As you mentioned, MySQL is just a database. You could in theory use Oracle or SQL Server or PostgreSQL, which are all MySQL's "competitors", if you will, in the database space.
What's generally done is that there is a program that sits alongside the web server on the box that reads the content from the database and then translates that content into HTML, where it's served up to you as a web page. This program is usually referred to as a Content Management System or "CMS" (You might want to Wikipedia for "Drupal", which is one popular CMS out there).
Web pages are rarely stored as whole HTML files in MySQL. Usually what's done is that the content (paragraphs of text, comments on a blog, upvotes and downvotes) are stored in some structured format, and the CMS takes that structured data from the database and presents it to you. The upshot of structuring the data in this way is that end-users who want to update content don't have to worry about coding the HTML -- they just write their content and the CMS takes care of the presentation bits.
MySQL is a database server, and doesn't have any web-related functionality built in. It's just a place to store data (though it's very good at that - it, and other relational database management systems like SQL Server and Oracle, attempt to optimize data storage and retrieval).
There's a layer between the database and the web server that you're missing - the web application framework. That's where your logic goes. If you want to display different data based on the day of the week, you'd program that in your web application:
// ludicrously simplified
if (Date.DayOfWeek = Friday)
Output "<html>TGIF!</html>"
PHP and ASP.NET are the best known languages for this kind of development.
There are a number of frameworks out there that simplify certain tasks. You can write HTML more or less directly from your code, using the languages above and the right runtimes (the ASP.NET runtime comes with Microsoft's IIS web server, and Zend is popular for PHP). Or with the right tools, you can specify the content each user sees at a very high level.

● **Set of tasks**:
1. Duplicate the passage on MySQL, everything from "There's a layer" down to "(Date.DayOfWeek = Friday)".
2. According to the passage on MySQL, which languages are the best known for web application development?
3. For each statement, answer yes or no on whether the passage on MySQL agrees, and quote the words that decide it: (a) MySQL has web-related functionality built in. (b) Web pages are usually stored as whole HTML files in MySQL. (c) Drupal is named as a popular CMS.

● **Supplied information**:
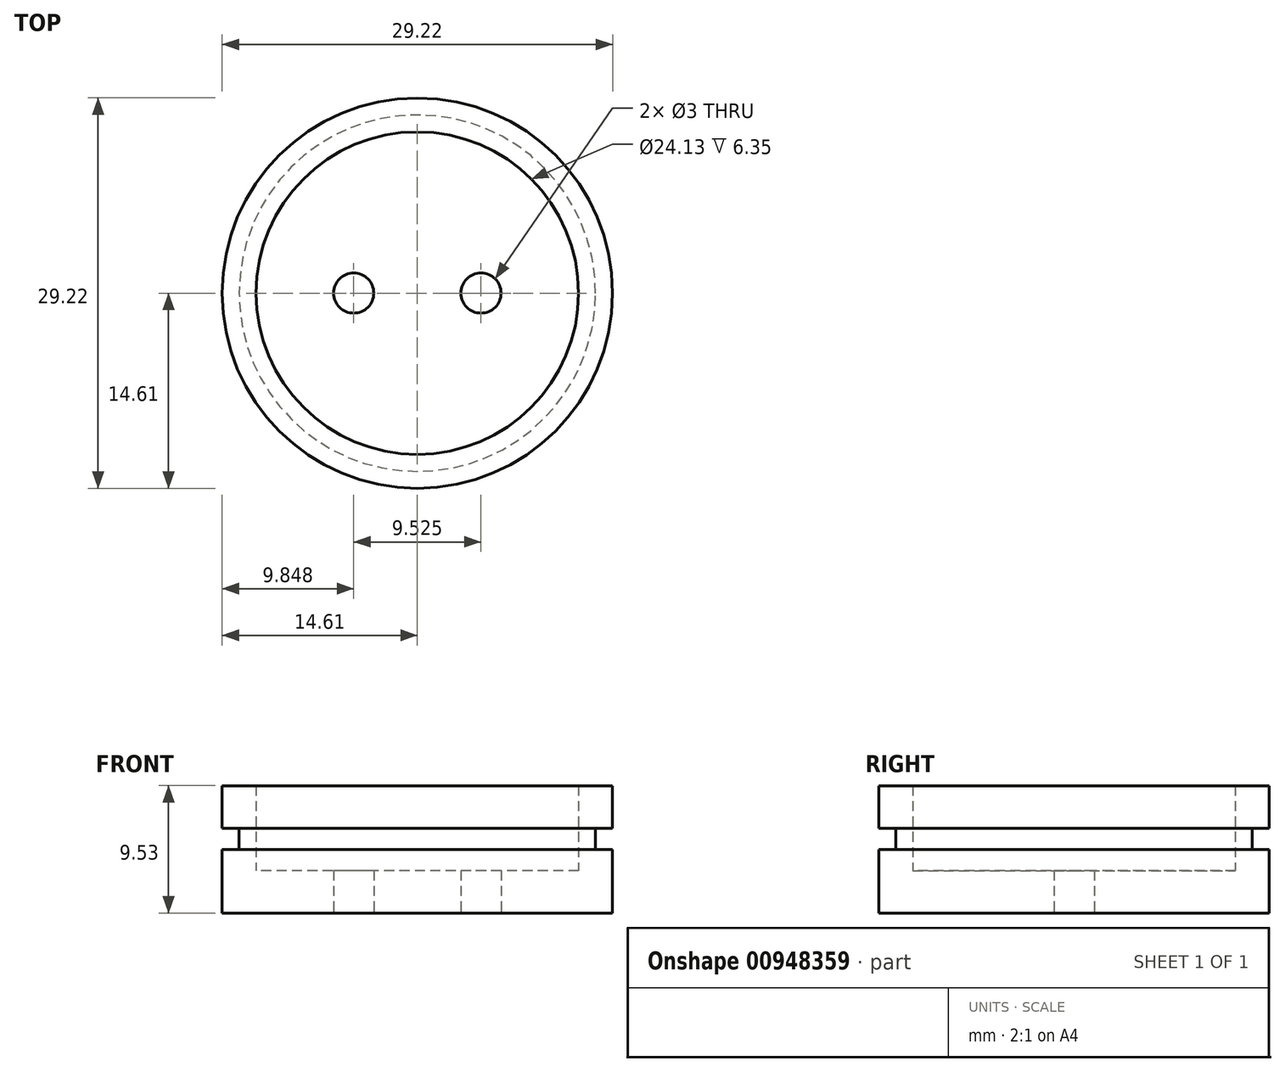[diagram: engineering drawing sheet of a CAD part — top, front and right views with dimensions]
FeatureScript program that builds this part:
annotation { "Feature Type Name" : "Feature", "Feature Type Description" : "" }
export const myFeature = defineFeature(function(context is Context, id is Id, definition is map)
    precondition{}
    {
        {
            var Q0;
            Q0=qCreatedBy(makeId("Top.planeOp"),FACE);
            var sketch = newSketch(context, id + "F0", { "sketchPlane" : qUnion([Q0])});
            skCircle(sketch, "E0", {"center": v(0, 0) * mm, "radius": 14.6 * mm});
            skCircle(sketch, "E1", {"center": v(-4.76, 0) * mm, "radius": 1.5 * mm});
            skCircle(sketch, "E2", {"center": v(4.76, 0) * mm, "radius": 1.5 * mm});
            skCircle(sketch, "E3", {"center": v(0, 0) * mm, "radius": 12.07 * mm});
            skSolve(sketch);
        }
        {
            var Q0;
            Q0 = qSketchRegion(id + "F0", true);
            extrude(context, id + "F1", {"entities" : qUnion([Q0]), "depth" : 9.52 * mm, "offsetDistance" : 25.4 * mm});
        }
        {
            var Q0;
            Q0=makeQuery(id+"F0.imprint","IMPRINT",FACE,{"disambiguationData":[TD([[makeQuery(id+"F0.imprint","IMPRINT",EDGE,{"derivedFrom":sQuery(id+"F0.wireOp",EDGE,"E1")}),-1.0]])]});
            extrude(context, id + "F2", {"entities" : qUnion([Q0]), "operationType" : NewBodyOperationType.ADD, "depth" : 3.17 * mm, "offsetDistance" : 25.4 * mm});
        }
        {
            var Q0;
            Q0=qCreatedBy(makeId("Top.planeOp"),FACE);
            cPlane(context, id + "F3", {"entities" : qUnion([Q0]), "cplaneType" : CPlaneType.OFFSET, "offset" : 6.35 * mm, "width" : 152.4 * mm, "height" : 152.4 * mm});
        }
        {
            var Q0;
            Q0=qCreatedBy(id+"F3.planeOp",FACE);
            var sketch = newSketch(context, id + "F4", { "sketchPlane" : qUnion([Q0])});
            skCircle(sketch, "E4", {"center": v(0, 0) * mm, "radius": 13.34 * mm});
            skCircle(sketch, "E5", {"center": v(0, 0) * mm, "radius": 18.38 * mm});
            skSolve(sketch);
        }
        {
            var Q0;
            Q0 = qSketchRegion(id + "F4", true);
            extrude(context, id + "F5", {"entities" : qUnion([Q0]), "operationType" : NewBodyOperationType.REMOVE, "oppositeDirection" : true, "depth" : 1.59 * mm, "offsetDistance" : 25.4 * mm});
        }
    });
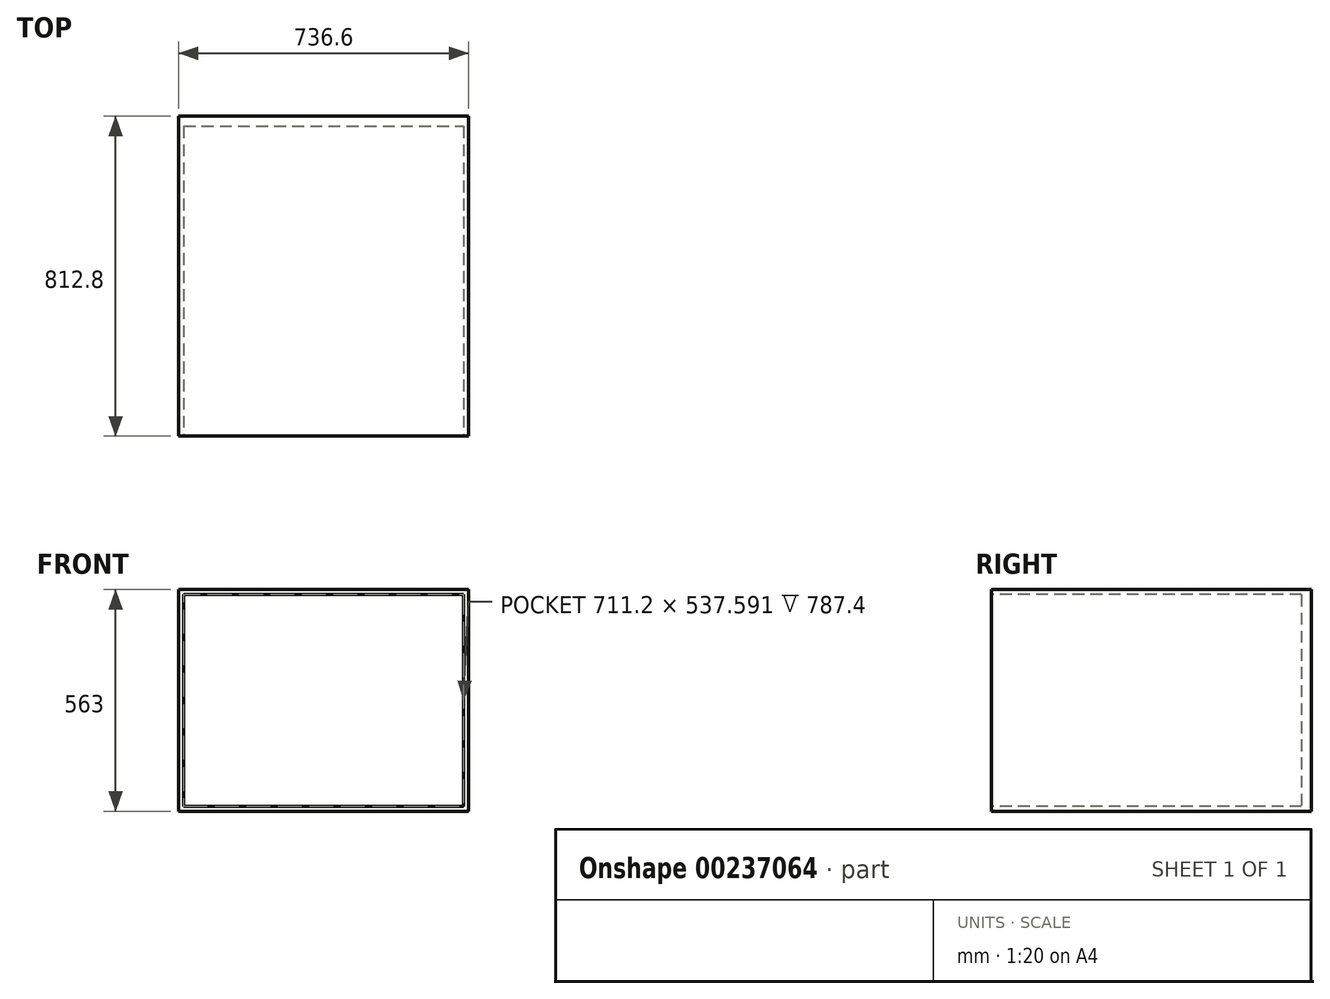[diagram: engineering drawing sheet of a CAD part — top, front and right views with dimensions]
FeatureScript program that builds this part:
annotation { "Feature Type Name" : "Feature", "Feature Type Description" : "" }
export const myFeature = defineFeature(function(context is Context, id is Id, definition is map)
    precondition{}
    {
        {
            var Q0;
            Q0=qCreatedBy(makeId("Front.planeOp"),FACE);
            var sketch = newSketch(context, id + "F0", { "sketchPlane" : qUnion([Q0])});
            skLineSegment(sketch, "E0.bottom", {"start": v(-368.3, 281.5) * mm, "end": v(368.3, 281.5) * mm});
            skLineSegment(sketch, "E0.top", {"start": v(-368.3, -281.5) * mm, "end": v(368.3, -281.5) * mm});
            skLineSegment(sketch, "E0.left", {"start": v(-368.3, 281.5) * mm, "end": v(-368.3, -281.5) * mm});
            skLineSegment(sketch, "E0.right", {"start": v(368.3, 281.5) * mm, "end": v(368.3, -281.5) * mm});
            skPoint(sketch, "E0.middle", {"position": v(0, 0) * mm});
            skLineSegment(sketch, "E1.bottom", {"start": v(-355.6, 268.8) * mm, "end": v(355.6, 268.8) * mm});
            skLineSegment(sketch, "E1.top", {"start": v(-355.6, -268.8) * mm, "end": v(355.6, -268.8) * mm});
            skLineSegment(sketch, "E1.left", {"start": v(-355.6, 268.8) * mm, "end": v(-355.6, -268.8) * mm});
            skLineSegment(sketch, "E1.right", {"start": v(355.6, 268.8) * mm, "end": v(355.6, -268.8) * mm});
            skSolve(sketch);
        }
        {
            var Q0;
            Q0=makeQuery(id+"F0.imprint","IMPRINT",FACE,{"disambiguationData":[TD([[makeQuery(id+"F0.imprint","IMPRINT",EDGE,{"derivedFrom":sQuery(id+"F0.wireOp",EDGE,"E0.bottom")}),-1.0]])]});
            var Q1;
            Q1=makeQuery(id+"F0.imprint","IMPRINT",FACE,{"disambiguationData":[TD([[makeQuery(id+"F0.imprint","IMPRINT",EDGE,{"derivedFrom":sQuery(id+"F0.wireOp",EDGE,"E1.bottom")}),-1.0]])]});
            extrude(context, id + "F1", {"entities" : qUnion([Q0, Q1]), "oppositeDirection" : true, "depth" : 812.8 * mm});
        }
        {
            var Q0;
            Q0=makeQuery(id+"F0.imprint","IMPRINT",FACE,{"disambiguationData":[TD([[makeQuery(id+"F0.imprint","IMPRINT",EDGE,{"derivedFrom":sQuery(id+"F0.wireOp",EDGE,"E1.bottom")}),-1.0]])]});
            extrude(context, id + "F2", {"entities" : qUnion([Q0]), "operationType" : NewBodyOperationType.REMOVE, "oppositeDirection" : true, "depth" : 787.4 * mm});
        }
    });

● **Answers given**:
1.
There's a layer between the database and the web server that you're missing - the web application framework. That's where your logic goes. If you want to display different data based on the day of the week, you'd program that in your web application:
// ludicrously simplified
if (Date.DayOfWeek = Friday)

2. PHP and ASP.NET

3.
(a) No: "MySQL is a database server, and doesn't have any web-related functionality built in."
(b) No: "Web pages are rarely stored as whole HTML files in MySQL."
(c) Yes: "Drupal", which is one popular CMS out there